== MATERIALS PROVIDED ==
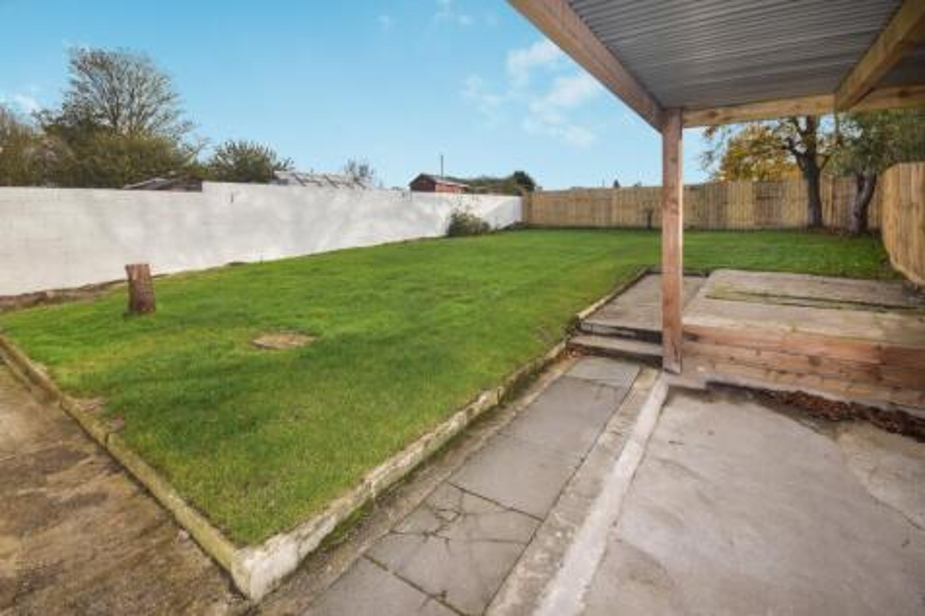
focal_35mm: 15
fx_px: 385
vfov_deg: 77.3
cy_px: 308
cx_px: 462
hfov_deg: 100.4
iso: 100
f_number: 6.3
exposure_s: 1/160
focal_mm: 10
===
◆ **TASK ITEM**: The response should repeat each record precisely and contain no pictures.

◆ **THE COMPLETED TASK**:
focal_35mm: 15
fx_px: 385
vfov_deg: 77.3
cy_px: 308
cx_px: 462
hfov_deg: 100.4
iso: 100
f_number: 6.3
exposure_s: 1/160
focal_mm: 10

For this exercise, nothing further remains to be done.